Our featured development for Supply Chain Matters This Week in Supply Chain Tech highlight is an announcement from Global Enterprise ERP and Cloud systems technology provider SAP SE this week indicating that the company would offer Cloud-based Experience Management software provider Qualtrics International as a publicly traded company.
Background
Qualtrics software collects structured and unstructured data on brand, customers and products by scrubbing email, social-media and various multi-system applications data. In November of 2018, weeks before a planned public stock offering, SAP swooped in and agreed to acquire Qualtrics, a market analytics sentiment provider, for a reported all cash deal of $8 billion. The move was the ERP provider’s largest acquisition to-date, topping the previous $7.2 billion acquisition of expense management Cloud systems provider Concur Technologies.
At the time, business media described the action as a bold move to take a perceived hot start-up company off the public offering market. SAP investors however, had a sour response to the overall sum. At the time, Qualtrics revenues were noted as $300 million and the software provider was not profitable. The move was orchestrated when SAP had a co-CEO structure that included Bill McDermott and Jennifer Morgan leading the company’s strategic direction. McDermott hyped the acquisition as ground-breaking and placing the company in the forefront of what customer experience management will ultimately become.
The co-CEO arrangement was subsequently dissolved in April of this year with the resignation of Morgan, and later with McDermott’s departure to lead another software provider.
Our view of the acquisition was that paying the nearly 20 times multiple was obviously quite steep and had to imply much more than a tuck-in acquisition, and more to a broader Cloud platform integration strategy. According to a report by Bloomberg at the time, the start-up had been planning to be listed on Nasdaq with a potential value of $4-5 billion. The company had a $2.5 billion valuation in the spring of 2017.
In July of this year, SAP again surprised equity markets with an announcement of a Qualtrics IPO at an undetermined future date. The announcement included a statement from now sole CEO Christian Klein: “SAP’s acquisition of Qualtrics has been a great success and has outperformed our expectations with 2019 cloud growth in excess of 40 percent, demonstrating very strong performance in the current setup”
SAP indicated that it would remain a majority holder of Qualtrics when the IPO was consummated. Klein made the IPO announcement at the time of SAP’s reported Q2 financial and half-year performance which communicated to equity markets that because of the ongoing pandemic, the ERP provider would be challenged to accomplish longer-term revenue and profitability goals.
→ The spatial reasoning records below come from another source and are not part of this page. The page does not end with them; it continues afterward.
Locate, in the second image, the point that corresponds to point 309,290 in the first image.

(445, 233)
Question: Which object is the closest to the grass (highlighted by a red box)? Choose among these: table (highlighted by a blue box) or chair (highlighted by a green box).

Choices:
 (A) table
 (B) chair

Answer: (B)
In October, SAP was forced to cut back once again on its financial outlook, again citing the pandemic’s impact on technology initiatives.
This Week’s Announcement
According to reporting by Bloomberg, the formal IPO announcement made this week implies what could be one of the first U.S. initial public offerings of 2021 with plans to sell an undetermined number of shares for $20 to $24 per share. At the top end of that range, the IPO would value Qualtrics at about $14.4 billion on a fully diluted basis The company’s filing indicates that Qualtrics’s co-founder and former Chief Executive Officer Ryan Smith agreed on December 8 to purchase 6 million shares for $20 per share
In its regulatory filing, Qualtrics disclosed $550 million in total revenues through the period ending in September, compared to $418 million in the year-earlier period, a 32 percent increase. Profitability in the nine-month period was noted as a $258 million net loss, compared to a $860 million loss in the same year-earlier period.
The filing further reportedly indicates that Silver Lake, one of the original investors in the start-up, agreed to buy $550 million of shares of Class A common stock in a private placement, including $225 million in stock at the IPO price and the rest at $21.64 per share.
Additional Thoughts
The formal announcement of the Qualtrics public offering has obviously been timed to take advantage of a perceived hot IPO market with rather attractive if not super optimistic tech company evaluations.
For Qualtrics, a pegged value of between $4 to $5 billion in 2018, now billed at over $14 billion in valuation is a tall order with a profitability track record yet to occur.
The original notions of SAP’s $8 billion investment was the broad integration of the company’s experience management capabilities with other SAP applications, particularly in customer relations management as well as sales and marketing processes. There were some further potential possibilities in supply chain management applications.
As an independent company, Qualtrics will need to appeal to non-SAP customers while at the same time meeting the original functionality expectations of SAP, who for the interim, will remain a majority owner. Technology strategy and architecture will have to be able to satisfy various industry and market needs.
Obviously, this development provides financial benefits for SAP as well as Qualtrics’s original founders and investors, who now reap the rewards of both acquisition and having the originally planned IPO event.
So is the sometimes-whacky world of enterprise technology. Beauty is in the eye of the beholder.